Where is the button on my cell phone to tell it
it doesn’t control me?
I remember the early adapters who got pagers and quickly learned that they had cut off their escape. At work their bosses could find them whenever they wanted. Leaving your pager at your desk was not an option. Being given a pager was a badge signifying importance that quickly became a shackle of servitude.
A cellphone is supposed to be more than a pager, a means to reach everybody else. It makes me feel like a television with the remote being bandied about who knows where. And too often it’s the remote itself calling in.
I appreciate the many features of my modern cell phone, it is indeed the most unimaginably versatile little gadget I have ever had. But I need it to do more. My phone can take pictures, record memos, and wake me up, along with every conceivable permutation of telephony, except excuse itself. It’s like a randy butler and I have to excuse it. In public, I have to make sure it will not ring inappropriately. In private I have to bear its interruptions when a better class of valet would know when to withdraw.

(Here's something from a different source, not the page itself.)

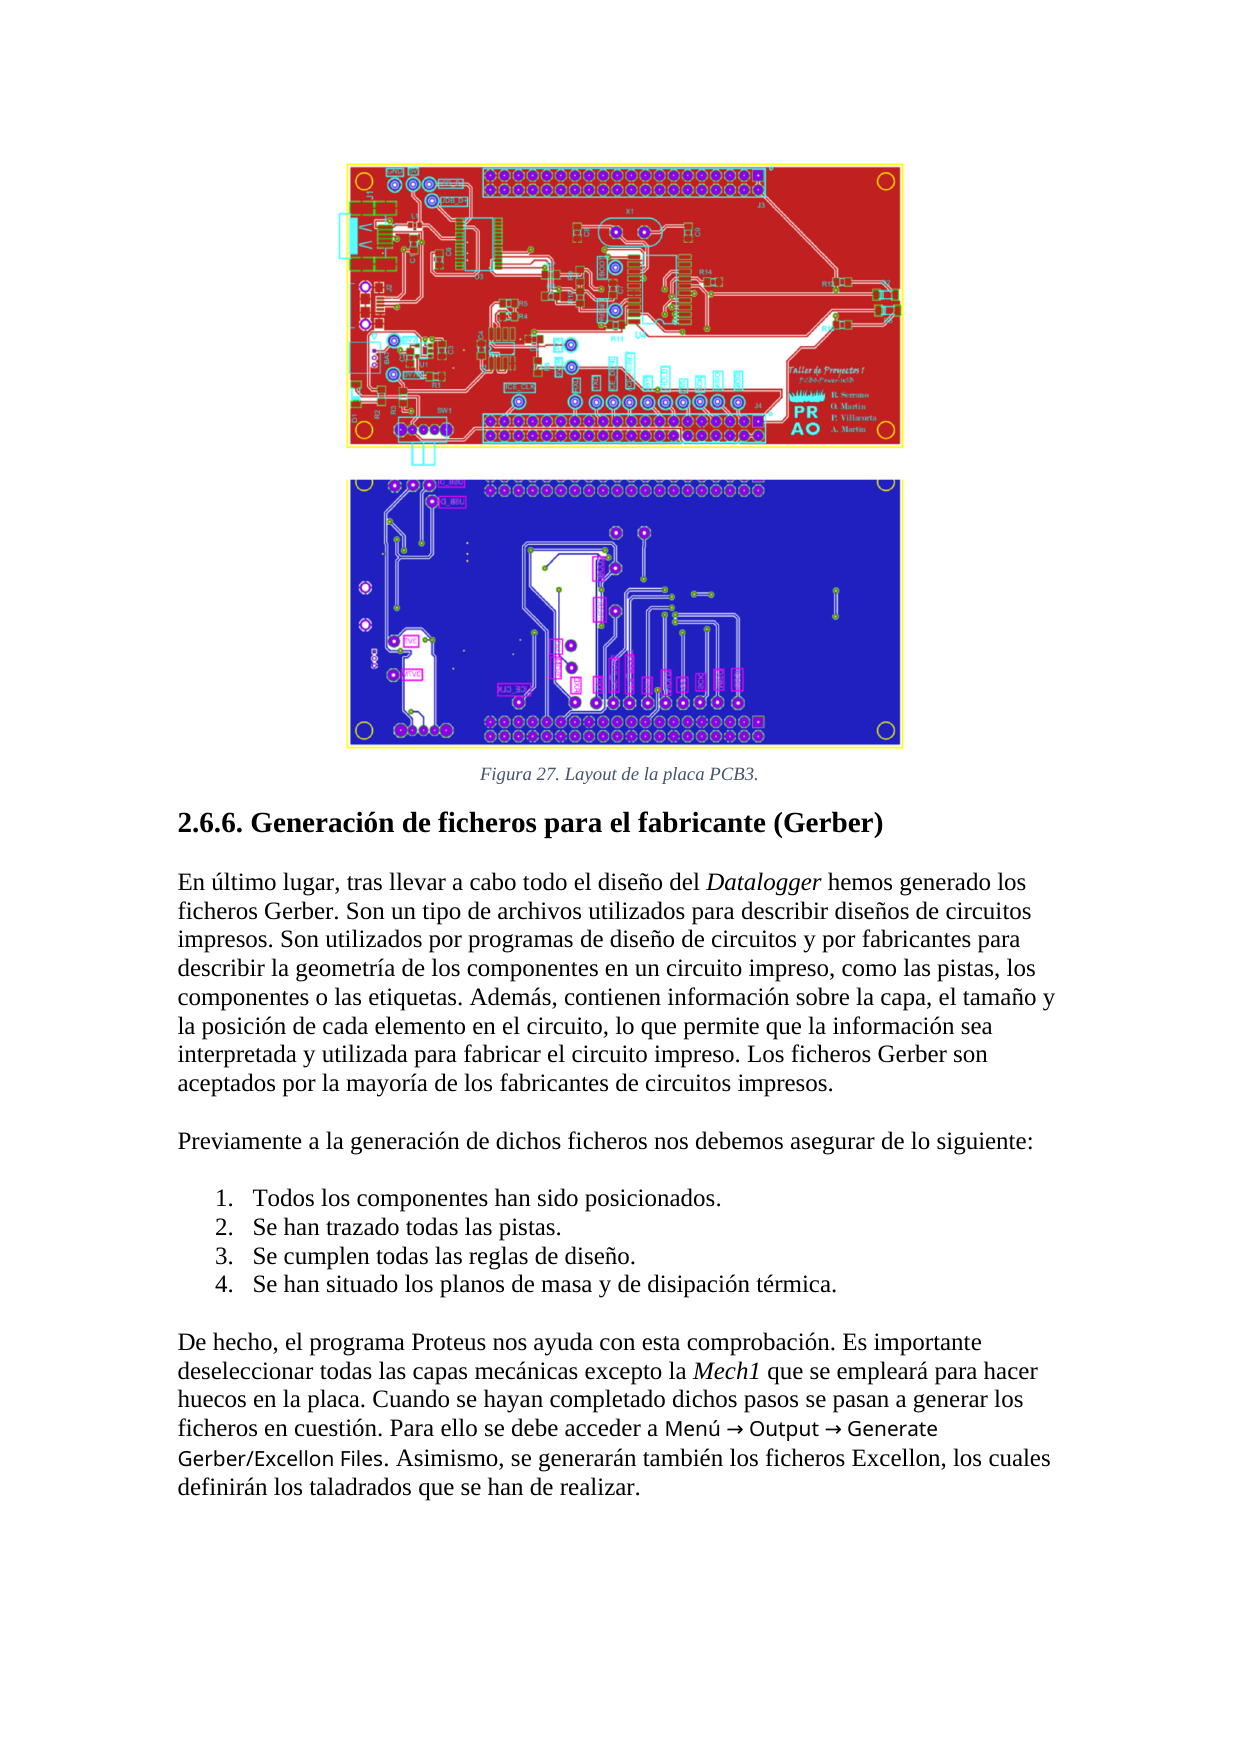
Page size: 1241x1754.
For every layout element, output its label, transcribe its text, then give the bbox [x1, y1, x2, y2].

text Figura . Layout de la placa PCB3. [177, 762, 1063, 784]
text En último lugar, tras llevar a cabo todo el diseño del Datalogger hemos generado los ficheros Gerber. Son un tipo de archivos utilizados para describir diseños de circuitos impresos. Son utilizados por programas de diseño de circuitos y por fabricantes para describir la geometría de los componentes en un circuito impreso, como las pistas, los componentes o las etiquetas. Además, contienen información sobre la capa, el tamaño y la posición de cada elemento en el circuito, lo que permite que la información sea interpretada y utilizada para fabricar el circuito impreso. Los ficheros Gerber son aceptados por la mayoría de los fabricantes de circuitos impresos. [177, 867, 1063, 1097]
text Previamente a la generación de dichos ficheros nos debemos asegurar de lo siguiente: [177, 1126, 1063, 1154]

How should I know ahead of time when I would prefer not to be reminded of missed calls, or awaiting messages, or a waning battery? Certainly these are important matters, but in the quiet of my affairs I don’t need a needy pip-squeak chiming with regular monotony every two minutes.
Maybe the answer is in the manual. Believe me, the last thing I want is to have to learn how to better understand my new high maintenance [uninvited] best bud.